READING PASSAGE:
The purpose of this program is to correct a sample of spoken Japanese. This is done by creating a recording and then passing the transcribed text
to the ChatGPT API. The transcription is managed using OpenAI's Whisper API. The app requires an environmental variable OpenAI_Key with your key for OpenAI's API (Open AI)
The prompt for this program is focused on correcting the speach and providing a corrected example in Hiragana and common Kanji, and identifying grammatical errors. Japanese is selected on the whisper API and specified in the prompt. Another language could be corrected if the prompt and Whisper settings are changed. ChatGPT does make errors in both the transcription and translation. Grammar correction seems to be more reliable.
The recordings are stored as .wav file in the ./recordings directory. There is a utility program remove_recordings.py which will delete all the
recordings in the directory if there is no need to save them.
There is also a Docker image for the application:
docker container run -e OpenAI_Key -p 8501:8501 cgrams/languagelab:v1
It is a large image and takes some time to download and space on your drive. It also requires your OpenAI_Key environmental variable with your personal key.
There are some known problems:
- The rendering of the Streamlit Audio Recorder components initially sends a recording with size 0 bytes to Whisper: Solution is to reset and repeat.
- ChatGPT has returned responses based on more literal rendering of sounds. Solution is to trust but verify.

SOURCE MATERIAL:
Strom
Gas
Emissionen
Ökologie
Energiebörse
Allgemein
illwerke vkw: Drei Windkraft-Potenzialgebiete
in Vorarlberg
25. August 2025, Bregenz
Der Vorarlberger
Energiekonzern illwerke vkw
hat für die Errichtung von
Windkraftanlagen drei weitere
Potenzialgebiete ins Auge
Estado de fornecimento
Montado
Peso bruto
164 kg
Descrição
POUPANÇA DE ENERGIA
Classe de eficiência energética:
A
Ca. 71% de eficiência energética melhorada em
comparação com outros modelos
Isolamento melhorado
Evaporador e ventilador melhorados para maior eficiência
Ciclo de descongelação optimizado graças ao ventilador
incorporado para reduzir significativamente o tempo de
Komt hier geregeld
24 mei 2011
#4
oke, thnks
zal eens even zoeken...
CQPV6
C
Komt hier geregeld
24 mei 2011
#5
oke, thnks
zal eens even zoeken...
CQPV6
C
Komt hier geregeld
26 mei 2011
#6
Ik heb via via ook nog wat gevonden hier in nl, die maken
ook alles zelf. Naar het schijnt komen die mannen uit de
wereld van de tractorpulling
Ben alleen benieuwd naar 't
...
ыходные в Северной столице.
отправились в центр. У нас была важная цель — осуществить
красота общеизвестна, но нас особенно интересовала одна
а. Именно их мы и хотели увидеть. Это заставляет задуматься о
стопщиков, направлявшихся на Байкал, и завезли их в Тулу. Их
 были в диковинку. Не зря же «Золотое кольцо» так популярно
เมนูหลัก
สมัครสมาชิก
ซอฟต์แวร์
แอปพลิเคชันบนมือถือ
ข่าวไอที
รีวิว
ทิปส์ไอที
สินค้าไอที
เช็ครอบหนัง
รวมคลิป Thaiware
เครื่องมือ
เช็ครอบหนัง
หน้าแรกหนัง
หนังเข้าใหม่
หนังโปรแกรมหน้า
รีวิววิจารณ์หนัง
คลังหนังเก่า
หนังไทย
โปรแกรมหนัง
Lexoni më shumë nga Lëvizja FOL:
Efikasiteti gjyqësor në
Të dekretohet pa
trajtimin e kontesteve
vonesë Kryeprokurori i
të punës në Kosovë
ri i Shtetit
==
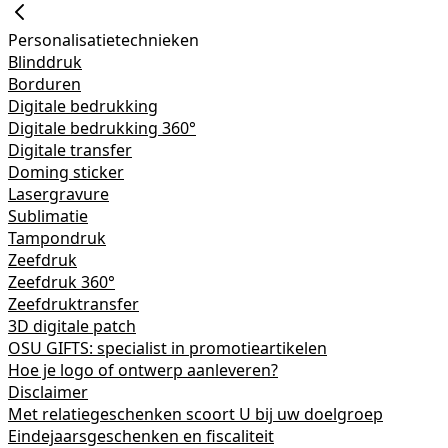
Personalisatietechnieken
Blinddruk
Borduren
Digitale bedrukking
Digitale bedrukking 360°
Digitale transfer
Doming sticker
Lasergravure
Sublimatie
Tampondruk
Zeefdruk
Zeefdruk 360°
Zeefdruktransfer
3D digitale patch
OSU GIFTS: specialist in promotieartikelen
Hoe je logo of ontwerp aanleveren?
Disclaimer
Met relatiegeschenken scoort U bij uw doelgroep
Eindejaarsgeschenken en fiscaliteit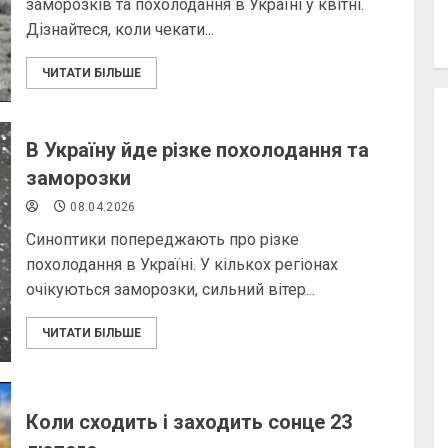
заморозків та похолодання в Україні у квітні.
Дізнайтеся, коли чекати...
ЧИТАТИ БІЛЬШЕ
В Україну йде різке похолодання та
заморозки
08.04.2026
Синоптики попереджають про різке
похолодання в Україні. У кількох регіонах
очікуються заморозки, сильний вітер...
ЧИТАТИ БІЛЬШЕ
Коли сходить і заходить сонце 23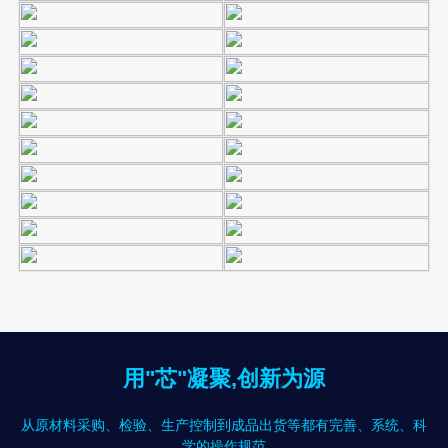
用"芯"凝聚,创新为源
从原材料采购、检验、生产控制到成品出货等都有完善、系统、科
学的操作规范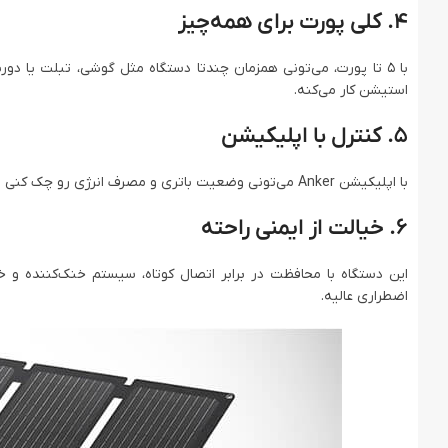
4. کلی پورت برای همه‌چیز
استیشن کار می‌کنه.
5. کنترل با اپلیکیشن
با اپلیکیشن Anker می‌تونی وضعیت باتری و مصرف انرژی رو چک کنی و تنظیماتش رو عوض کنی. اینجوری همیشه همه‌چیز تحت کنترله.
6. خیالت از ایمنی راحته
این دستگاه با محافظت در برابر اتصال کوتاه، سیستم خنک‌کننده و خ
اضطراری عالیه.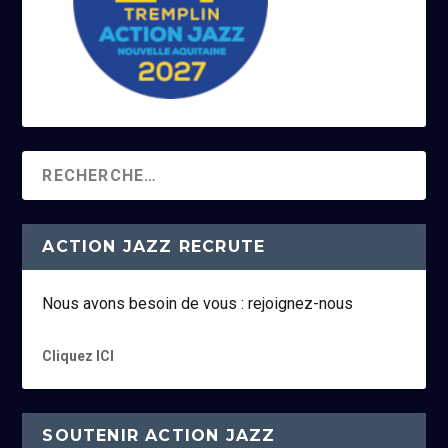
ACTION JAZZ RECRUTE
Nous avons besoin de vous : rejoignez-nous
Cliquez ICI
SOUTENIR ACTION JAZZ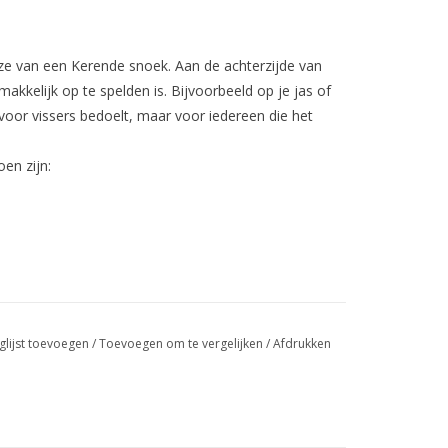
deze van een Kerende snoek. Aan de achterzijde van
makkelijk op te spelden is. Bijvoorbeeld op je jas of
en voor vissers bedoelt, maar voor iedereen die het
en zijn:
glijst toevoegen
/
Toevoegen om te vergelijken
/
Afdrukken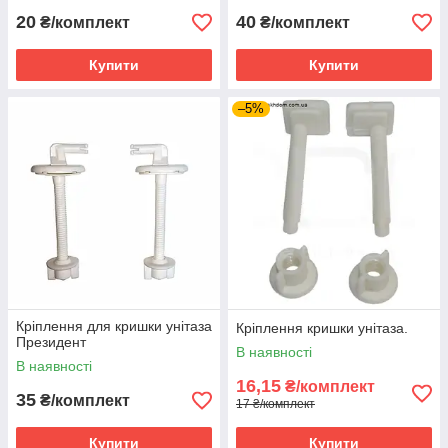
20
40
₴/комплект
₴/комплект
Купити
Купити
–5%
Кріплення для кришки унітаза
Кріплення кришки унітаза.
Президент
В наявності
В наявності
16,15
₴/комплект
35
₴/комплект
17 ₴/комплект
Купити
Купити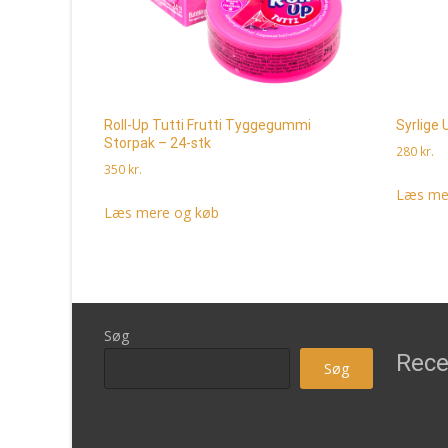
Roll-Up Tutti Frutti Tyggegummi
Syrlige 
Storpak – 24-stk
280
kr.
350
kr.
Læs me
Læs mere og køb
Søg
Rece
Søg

REQUIRED ACTION: Copy out the entire description of the program for correcting spoken Japanese, word for word.

ANSWER:
The purpose of this program is to correct a sample of spoken Japanese. This is done by creating a recording and then passing the transcribed text
to the ChatGPT API. The transcription is managed using OpenAI's Whisper API. The app requires an environmental variable OpenAI_Key with your key for OpenAI's API (Open AI)
The prompt for this program is focused on correcting the speach and providing a corrected example in Hiragana and common Kanji, and identifying grammatical errors. Japanese is selected on the whisper API and specified in the prompt. Another language could be corrected if the prompt and Whisper settings are changed. ChatGPT does make errors in both the transcription and translation. Grammar correction seems to be more reliable.
The recordings are stored as .wav file in the ./recordings directory. There is a utility program remove_recordings.py which will delete all the
recordings in the directory if there is no need to save them.
There is also a Docker image for the application:
docker container run -e OpenAI_Key -p 8501:8501 cgrams/languagelab:v1
It is a large image and takes some time to download and space on your drive. It also requires your OpenAI_Key environmental variable with your personal key.
There are some known problems:
- The rendering of the Streamlit Audio Recorder components initially sends a recording with size 0 bytes to Whisper: Solution is to reset and repeat.
- ChatGPT has returned responses based on more literal rendering of sounds. Solution is to trust but verify.